Lider naszej kadry w weekend miał z pewnością zmienny nastrój. W piątek zawiódł w kwalifikacjach. Kompletnie zawalił skok i jako jedyny z kadrowiczów nie awansował do sobotniego konkursu. W niedzielę skakał już znacznie lepiej. Najpierw zajął trzecie miejsce w kwalifikacjach, a następnie szóste w całym konkursie.
– Po nieudanym występie posiedziałem sobie w hotelu, jakoś ten czas zleciał. W niedzielę to był fajny skok. Dosyć przyjemne emocje towarzyszyły mi podczas tego skoku. Miło było przelecieć się trochę dalej niż to ostatnio bywało – stwierdził Stoch dla skijumping.pl.
W Rosji kolejne punkty do klasyfikacji generalnej wywalczyli także Klemens Murańka, Stefan Hula, Dawid Kubacki, Piotr Żyła i Maciej Kot. Trzech ostatnich punktowało zarówno w sobotę, jak i niedzielę.

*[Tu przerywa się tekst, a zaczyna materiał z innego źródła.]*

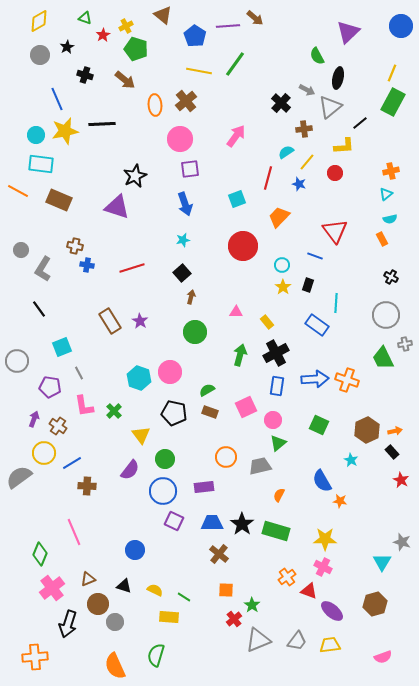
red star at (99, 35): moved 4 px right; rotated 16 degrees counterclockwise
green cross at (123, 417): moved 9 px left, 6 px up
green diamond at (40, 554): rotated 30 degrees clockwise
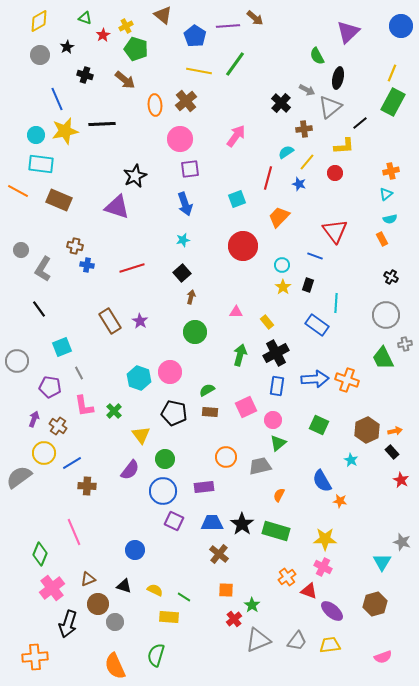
brown rectangle at (210, 412): rotated 14 degrees counterclockwise
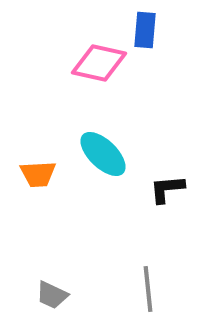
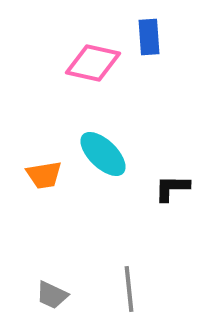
blue rectangle: moved 4 px right, 7 px down; rotated 9 degrees counterclockwise
pink diamond: moved 6 px left
orange trapezoid: moved 6 px right, 1 px down; rotated 6 degrees counterclockwise
black L-shape: moved 5 px right, 1 px up; rotated 6 degrees clockwise
gray line: moved 19 px left
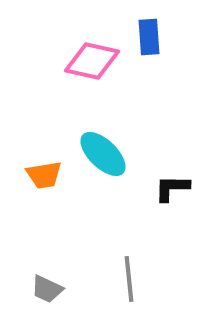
pink diamond: moved 1 px left, 2 px up
gray line: moved 10 px up
gray trapezoid: moved 5 px left, 6 px up
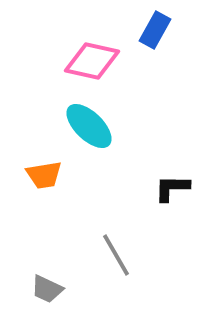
blue rectangle: moved 6 px right, 7 px up; rotated 33 degrees clockwise
cyan ellipse: moved 14 px left, 28 px up
gray line: moved 13 px left, 24 px up; rotated 24 degrees counterclockwise
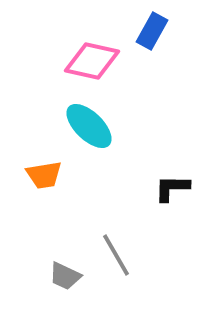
blue rectangle: moved 3 px left, 1 px down
gray trapezoid: moved 18 px right, 13 px up
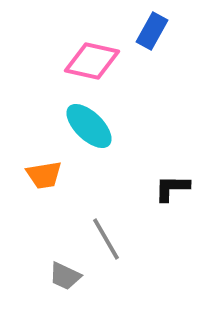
gray line: moved 10 px left, 16 px up
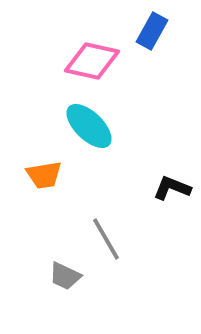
black L-shape: rotated 21 degrees clockwise
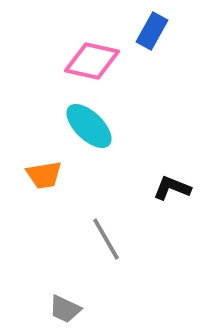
gray trapezoid: moved 33 px down
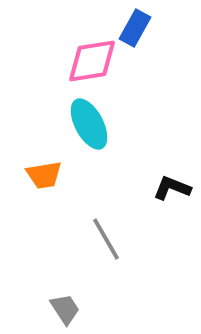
blue rectangle: moved 17 px left, 3 px up
pink diamond: rotated 22 degrees counterclockwise
cyan ellipse: moved 2 px up; rotated 18 degrees clockwise
gray trapezoid: rotated 148 degrees counterclockwise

– Jeden zawodnik w "10", pięciu w "30" to jest to, czego oczekiwalibyśmy częściej. Chciałoby się, aby zawodnicy z drugiej dziesiątki przesunęli się jeszcze wyżej w lokatach, ale ten konkurs był bardzo trudny. Był jeszcze trudniejszy od konkursu sobotniego, gdzie wiatr miał jeszcze większy wpływ na to, jak zawodnicy odlatywali. Było widać nawet po tych najlepszych zawodnikach, że nie wszystkim się ta sztuka udała – powiedział dla skijumping.pl Kruczek.
W sobotę zwyciężył Niemiec Severin Freudn, a w niedzielę Słoweniec Peter Prevc. Za tydzień skoczkowie przeniosą się do Engelbergu. – Dosyć fajne to są zawody, miła atmosfera, już świąteczna, przychodzi dużo kibiców. Jak warunki będą równe dla wszystkich, nie będzie wiało, nie będzie deszczu ani śniegu to może być naprawdę dobry konkurs – zakończył Stoch.